We introduced the GP model, a flexible function approximator based on Bayesian principles.
We also illustrated how to apply GPs to perform GP regression on a toy dataset.

References#

Gaussian Processes for Machine Learning: Chapter 2

Appendix#

Appendix: GP Fitting Details#

The mean of the posterior predictive distribution requires us to solve the following equation

\[ K_{xx}\alpha = y \]

for $\alpha$. In our code above, we compute $K_{xx}^{-1}$. However, in practice, we try to avoid inverting a general matrix since it may be numerically less stable. There are at least two improvements we can make to the code.

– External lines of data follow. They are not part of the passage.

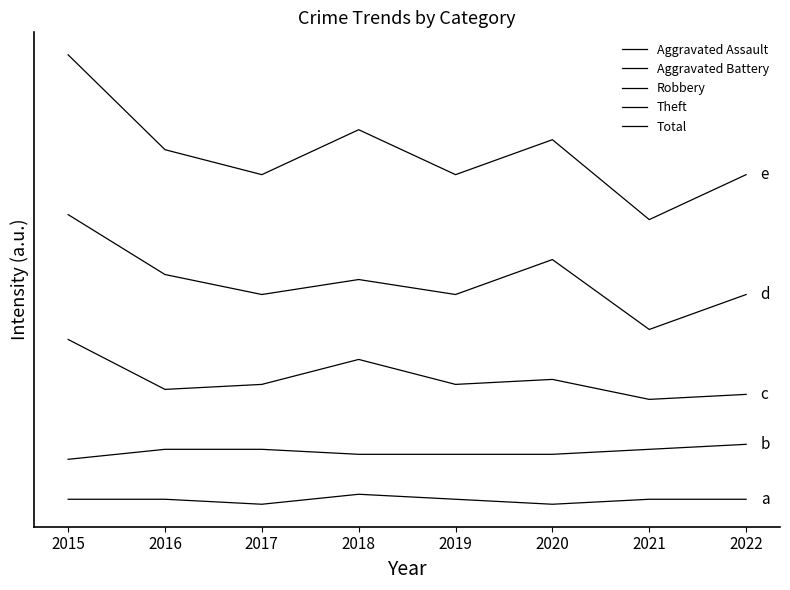

What is the greatest value displayed?

90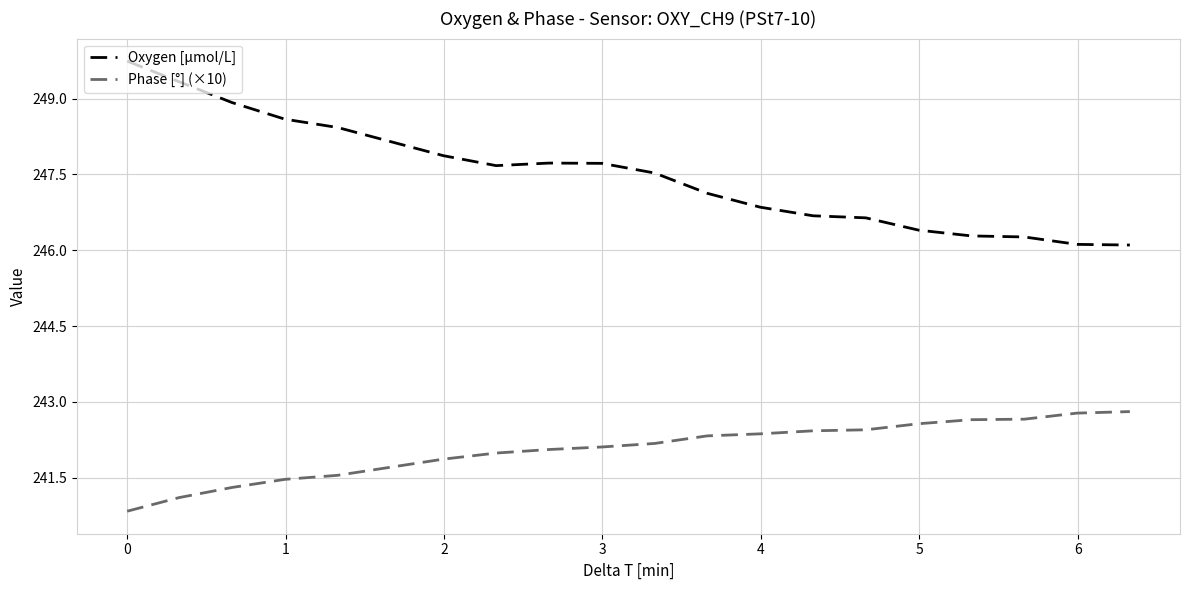

What is the average value of the Phase [°] (×10) series?

242.1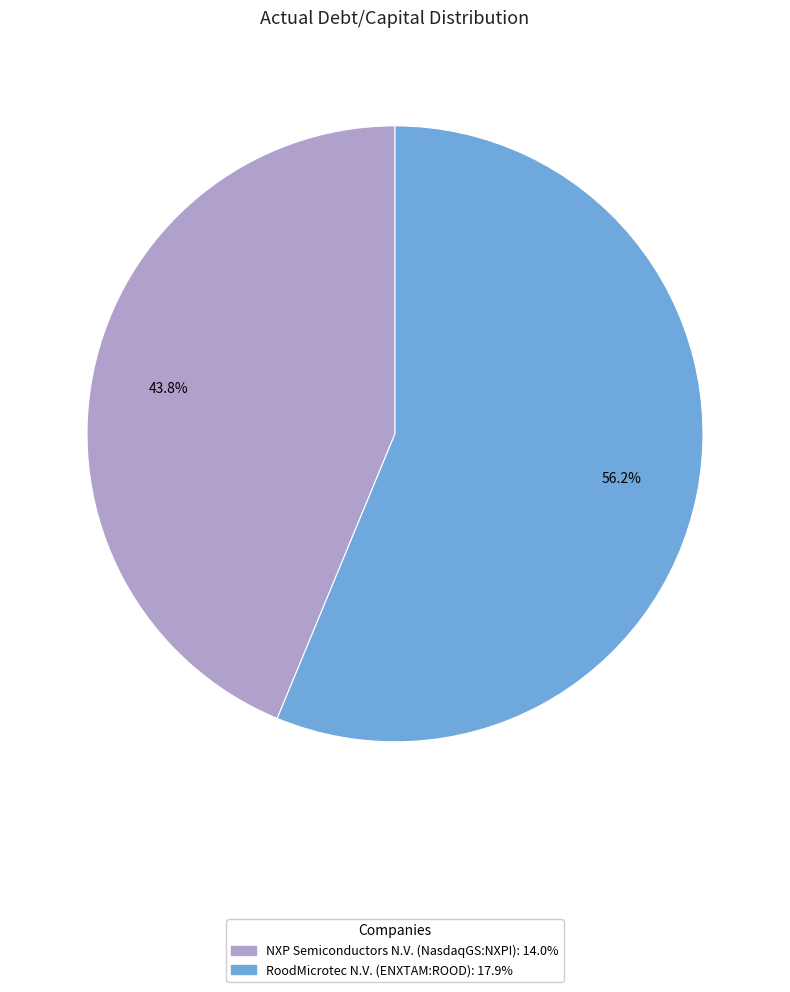

Does NXP Semiconductors N.V. (NasdaqGS:NXPI) represent more than half of the total?

No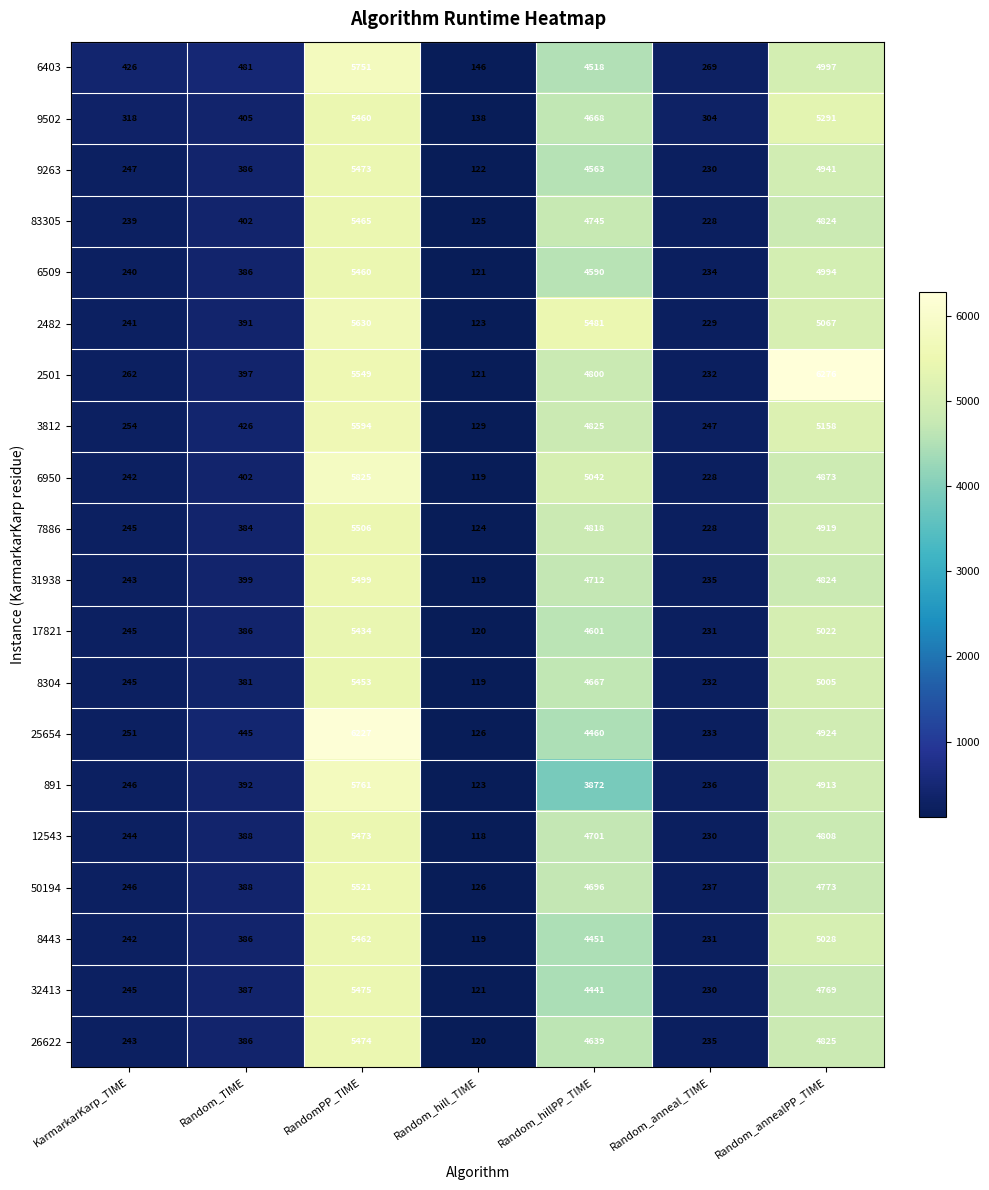

At which label is 7886 closest to 2815?

Random_hillPP_TIME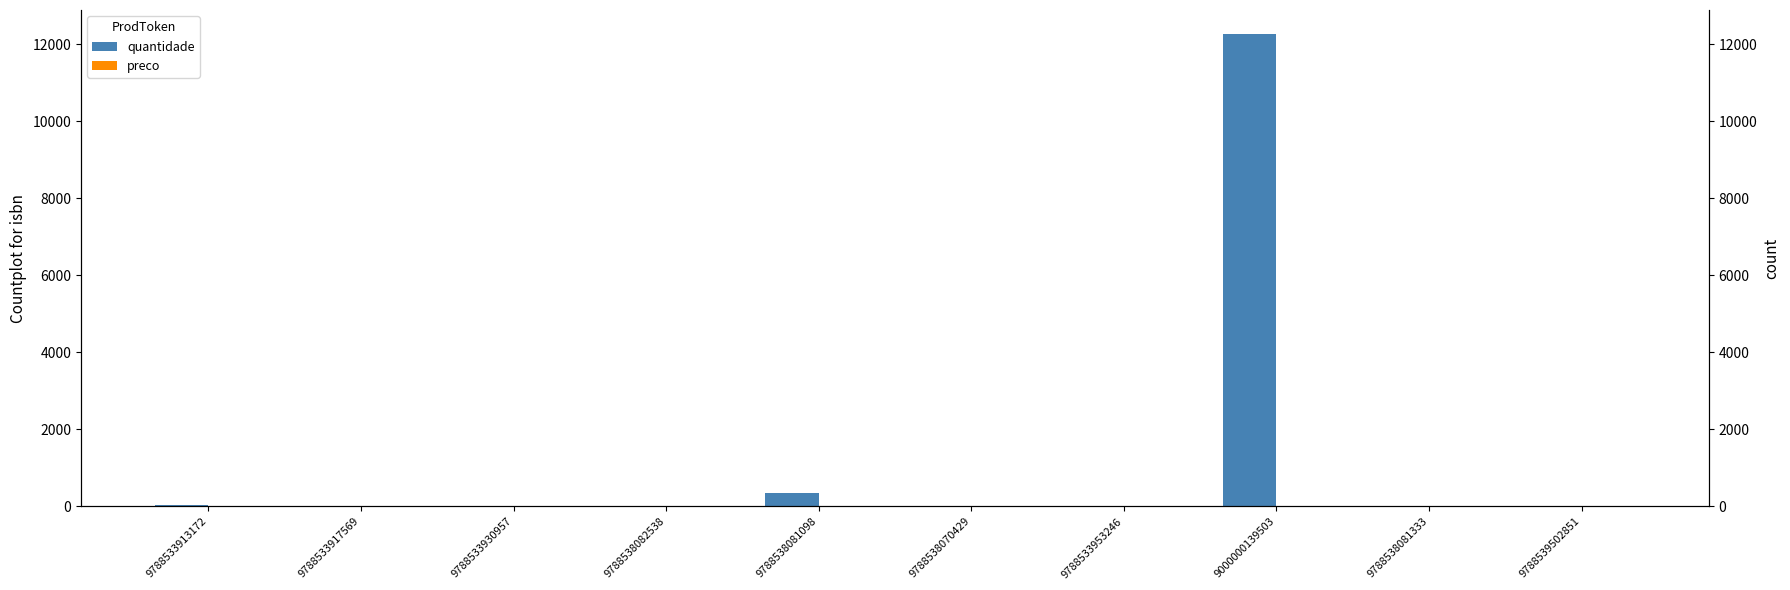

What is the sum of all quantidade values?

12726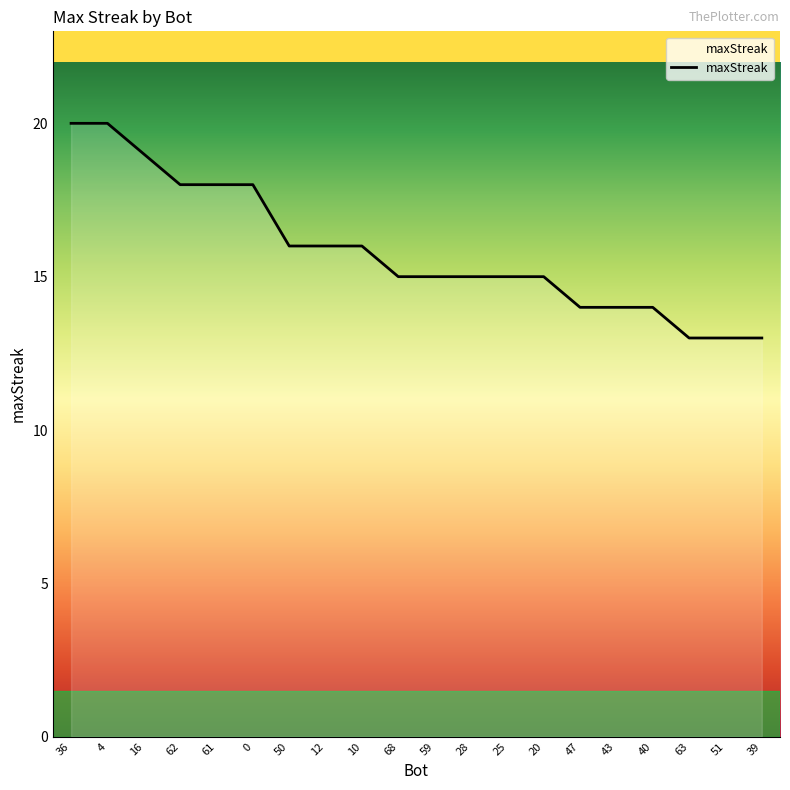

What is the minimum value shown in the chart?

13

Use Gaussian elimination to solve for $\alpha$ since we have $y$.
Use Cholesky decomposition to produce a lower (upper) triangular matrix since covariance matrices are positive semi-definite.
- The Cholesky decomposition states that a positive semi-definite matrix $\Sigma$ can be decomposed as $\Sigma = LL^T$ where $L$ is lower triangular.

\[\begin{align*} \Sigma \alpha = y \iff & LL^T \alpha = y \tag{$\Sigma = L^T L$} \\ \iff & L^T \alpha = \beta \text{ where $L \beta = y$} \tag{factor} \end{align*}\]

def covariance_solve(K, b):
    L = jnp.linalg.cholesky(K)
    y = jax.scipy.linalg.solve_triangular(L, b, lower=True)
    return jax.scipy.linalg.solve_triangular(L.transpose(), y)

print("Inversion", jnp.linalg.inv(K_xx) @ ys)
print("Standard solve", jax.scipy.linalg.solve(K_xx, ys))
print("Cholesky solve", covariance_solve(K_xx, ys))

Inversion [[-0.8954498]
 [ 0.4211722]
 [ 0.4982126]]
Standard solve [[-0.89544976]
 [ 0.4211722 ]
 [ 0.49821264]]
Cholesky solve [[-0.89544976]
 [ 0.4211723 ]
 [ 0.49821258]]

Appendix: Multivariate Normal#

Mean centering#

If $y_1 \sim \mathcal{N}(\mu_1, \Sigma)$ and $y_2 \sim \mathcal{N}(\mu_2, \Sigma)$, then

\[ y_1 + y_2 \sim \mathcal{N}(\mu_1 + \mu_2, \Sigma) \,. \]

This means that the full posterior predictive $p(f_* | y)$ of a GP’s predictions on $f_*$ given the dataset is

\[ p(f_* | y) = \mathcal{N}(K_{*f}(K_{ff} + \Sigma)^{-1}(y - \mu_x) + \mu_{x_*}, K_{**} - K_{*f}(K_{ff} + \Sigma)^{-1}K_{f*}) \,. \]

Marginals and conditionals#

Suppose

\[\begin{split} \begin{pmatrix} X \\ Y \\ \end{pmatrix} \sim \mathcal{N}\left( \begin{pmatrix} \mu_X \\ \mu_Y \end{pmatrix}, \begin{pmatrix} \Sigma_{XX} & \Sigma_{XY} \\ \Sigma_{YX} & \Sigma_{YY} \end{pmatrix} \right) \,. \end{split}\]

Then

the marginal distribution is

\[ p(X) = \mathcal{N}(\mu_X, \Sigma_{XX}) \,, \]

the conditional distribution is

\[ p(X | Y) = \mathcal{N}(\mu_X + \Sigma_{XY}\Sigma_{YY}^{-1}(Y - \mu_Y), \Sigma_{XX} - \Sigma_{XY}\Sigma_{YY}^{-1}\Sigma_{YX}) \,, \]

and we replace $X$ with $Y$ to get $p(Y)$ and $p(Y | X)$.

Many properties of GPs are derived from using these formulas.